Wednesday, November 21, 2012

Like a Good Neighbor...

 
 
I just love this commercial.  It makes me cry every time.  And yes, we all know that State Farm is there, but what the commercial is really saying is that we need to be there for each other.  We need to be "good neighbors".
 
My mom and sister have been participating in a ladies share group at their church.  One of their recent topics was about this very thing...how we are called to be neighbors...and to "love [our] neighbors as [ourselves]" (from Luke 10:27).
 
In discussing that concept, the ladies looked at the rest of that chapter in Luke, which is the Parable of the Good Samaritan.  How neither the priest nor the Levite stopped to help the man who had been beaten and robbed, but the Samaritan (who was usually looked down upon) did.  And how that Samaritan was far more of a neighbor to the injured man than either the priest or the Levite. 
 
The ladies in the share group discussed which character in the story they thought they would be.  They discussed "Good Samaritans" in their own lives.  They asked, "If you had to call on someone outside of your family at 3:00 in the morning, who would it be?"  "Would you be someone that others would say they would call?"

__________________________________________________

■ What you will do: Continue the blog post about being a good neighbor, picking up right after the share group's question about whether others would say they would call you.

■ Data excerpts:
__________________________________________________

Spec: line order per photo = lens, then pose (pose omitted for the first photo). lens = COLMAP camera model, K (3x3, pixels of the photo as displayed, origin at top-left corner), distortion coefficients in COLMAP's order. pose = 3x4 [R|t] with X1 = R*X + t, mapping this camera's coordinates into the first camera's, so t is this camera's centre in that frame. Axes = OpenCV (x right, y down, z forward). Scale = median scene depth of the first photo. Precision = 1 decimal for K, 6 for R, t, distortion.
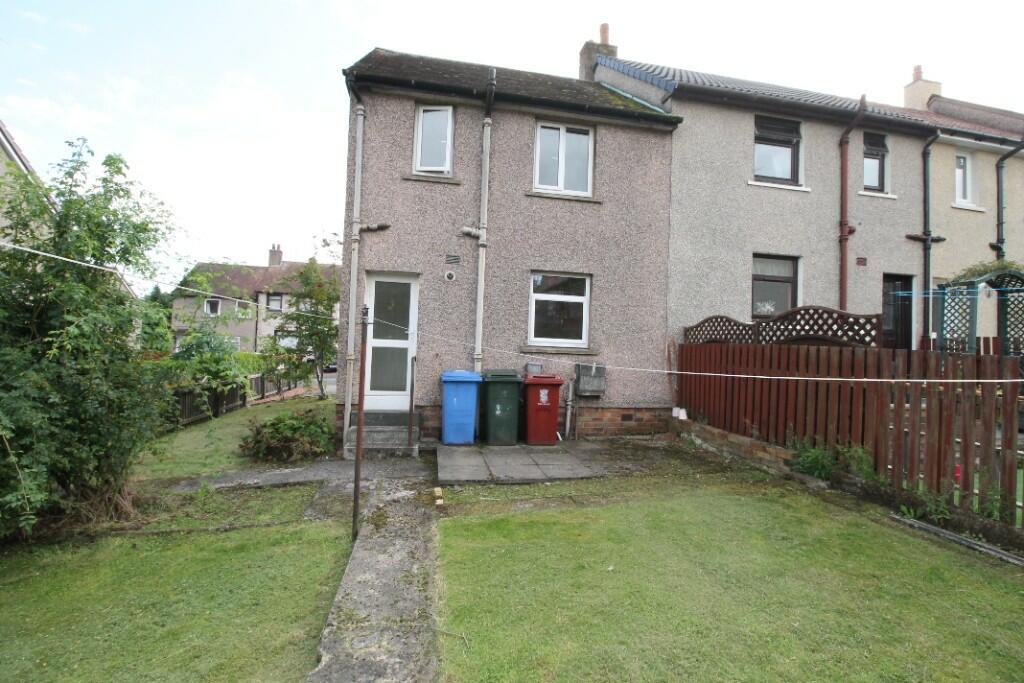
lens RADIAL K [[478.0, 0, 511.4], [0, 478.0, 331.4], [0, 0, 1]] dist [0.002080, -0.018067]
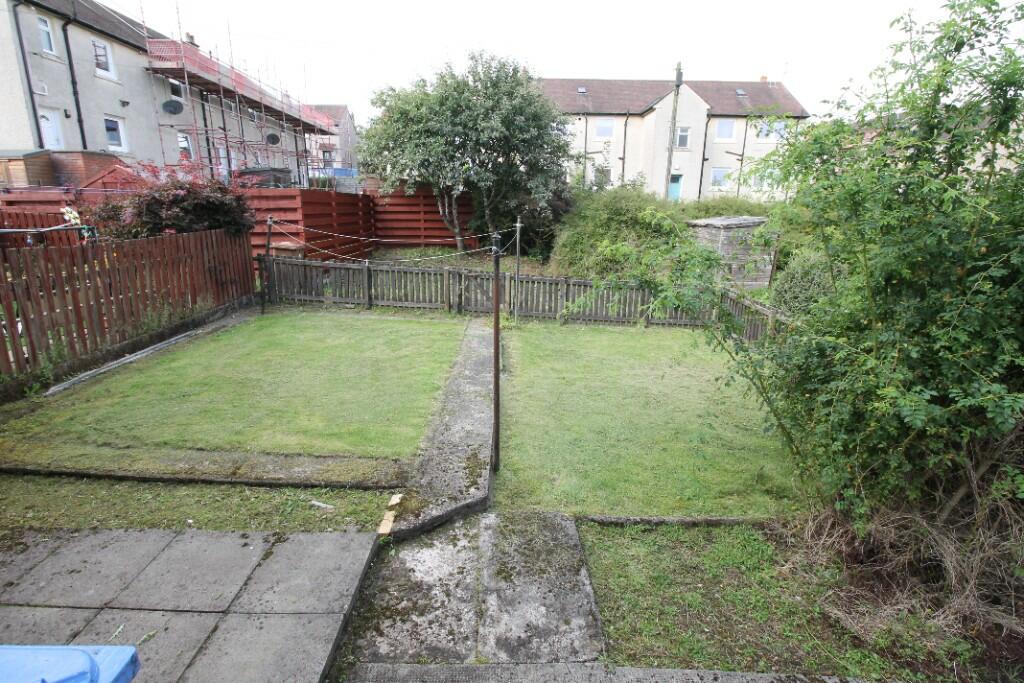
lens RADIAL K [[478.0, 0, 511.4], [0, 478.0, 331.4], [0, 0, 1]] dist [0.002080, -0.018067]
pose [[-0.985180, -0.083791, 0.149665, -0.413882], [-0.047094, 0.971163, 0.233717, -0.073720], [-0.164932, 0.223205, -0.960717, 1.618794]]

__________________________________________________

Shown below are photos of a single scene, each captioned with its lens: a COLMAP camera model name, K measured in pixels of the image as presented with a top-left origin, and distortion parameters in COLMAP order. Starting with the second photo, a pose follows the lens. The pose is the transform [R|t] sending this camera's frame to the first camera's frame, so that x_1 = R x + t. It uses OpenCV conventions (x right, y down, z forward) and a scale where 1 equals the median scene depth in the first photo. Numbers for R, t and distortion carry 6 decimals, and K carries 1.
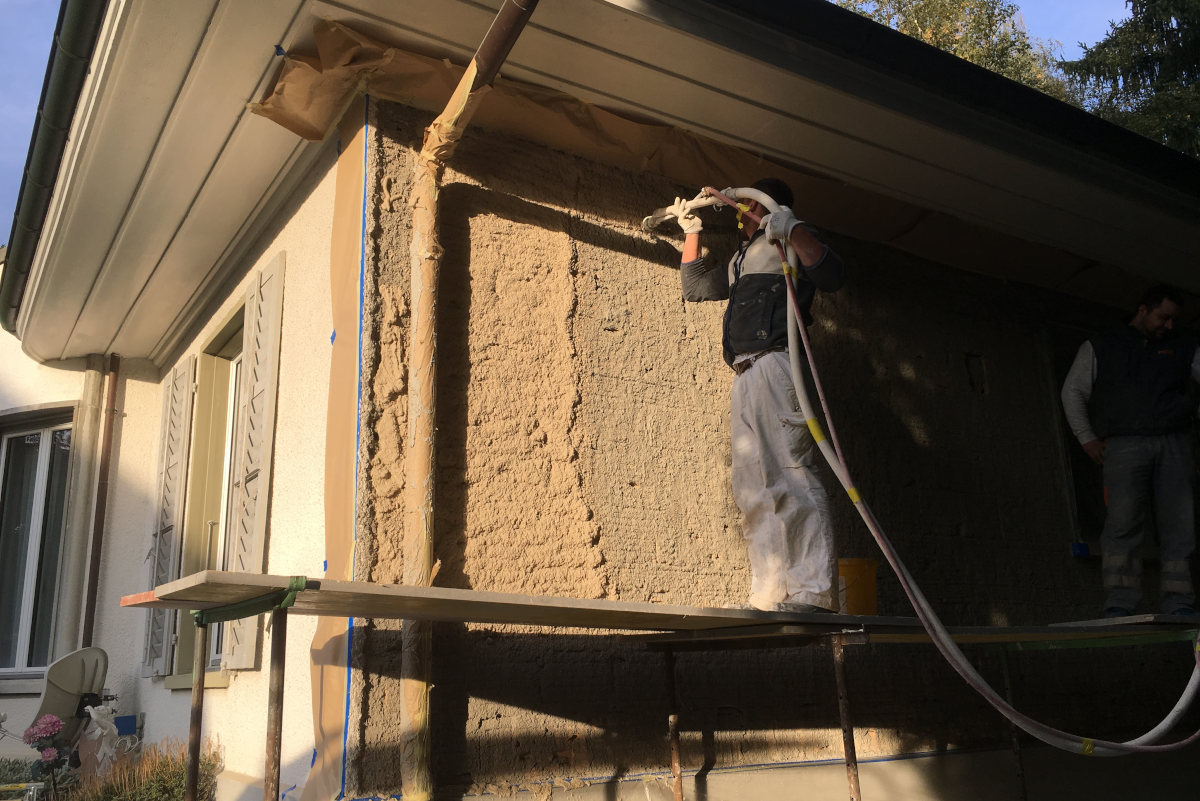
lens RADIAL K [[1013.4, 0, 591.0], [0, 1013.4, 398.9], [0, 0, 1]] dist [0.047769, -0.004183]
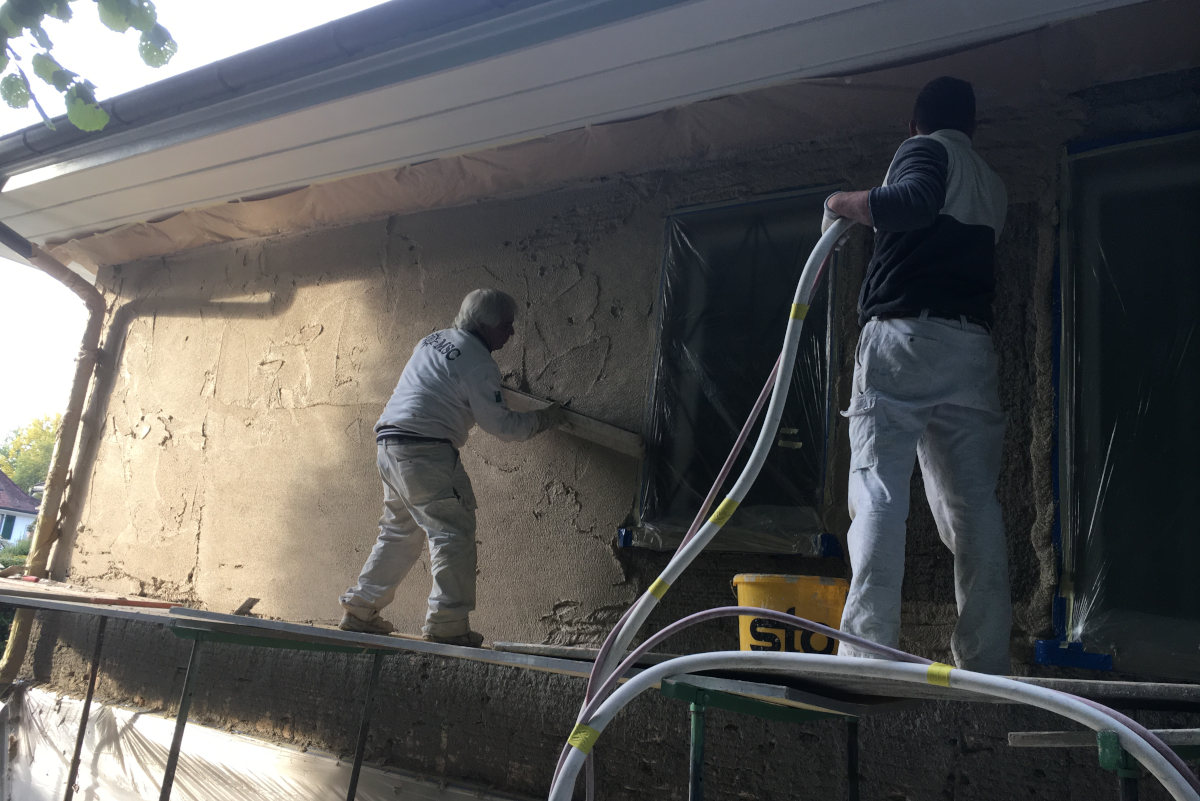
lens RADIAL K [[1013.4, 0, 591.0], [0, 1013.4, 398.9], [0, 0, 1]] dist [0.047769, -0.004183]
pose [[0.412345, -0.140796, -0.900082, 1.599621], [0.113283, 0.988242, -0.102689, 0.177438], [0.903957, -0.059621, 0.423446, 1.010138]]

__________________________________________________

■ Task result:
 
Those questions really got me thinking.  I could think of two people that I am pretty sure would be there in a heartbeat, no matter what time.  One of them, my friend Katie, was the first of my friends to come see me in the hospital when I was diagnosed with Leukemia.  She brought me dinner only moments after finding out that my medication had stopped working a couple of years later.  The other is my friend, Ashley.  She drove from Dallas to Abilene to be the only one of my bridesmaids that didn't know everyone else.  She has taken care of her aunt and her grandmother when they were sick.  I'm sure that there are others, too so I don't want to underestimate the rest of my besties.  But these 2 were the first ones I thought of.  I am very fortunate to have such good friends.  But I find myself wondering if I would be on their lists of who to call.  I don't know.  I certainly hope I'm that kind of friend.
 
My mom mentioned the Tracy Lawrence song,  "You Find Out Who Your Friends Are", and I think it's very fitting here.

 
So there you have it.  That's all for today.  I hope that I'm a "Good Neighbor", a "Good Samaritan" for you, and I hope you feel like you can call on me when you're in a bind.  I'll be there.